◆ What is needed ◆
Copy the text of every row below word for word, leaving out the pictures.
--------
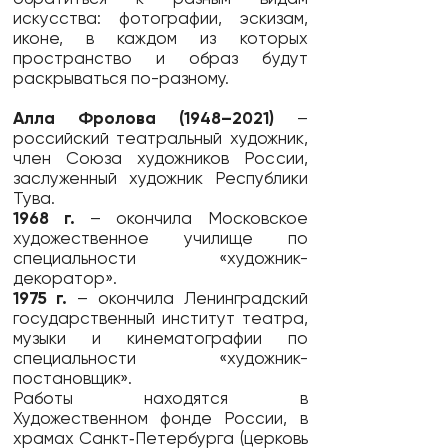
искусства: фотографии, эскизам,
иконе, в каждом из которых
пространство и образ будут
раскрываться по-разному.
Алла Фролова (1948–2021)
–
российский театральный художник,
член Союза художников России,
заслуженный художник Республики
Тува.
1968 г.
– окончила Московское
художественное училище по
специальности «художник-
декоратор».
1975 г.
– окончила Ленинградский
государственный институт театра,
музыки и кинематографии по
специальности «художник-
постановщик».
Работы находятся в
Художественном фонде России, в
храмах Санкт‑Петербурга (церковь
--------
◆ Your solution ◆
искусства: фотографии, эскизам,
иконе, в каждом из которых
пространство и образ будут
раскрываться по-разному.
Алла Фролова (1948–2021)
–
российский театральный художник,
член Союза художников России,
заслуженный художник Республики
Тува.
1968 г.
– окончила Московское
художественное училище по
специальности «художник-
декоратор».
1975 г.
– окончила Ленинградский
государственный институт театра,
музыки и кинематографии по
специальности «художник-
постановщик».
Работы находятся в
Художественном фонде России, в
храмах Санкт‑Петербурга (церковь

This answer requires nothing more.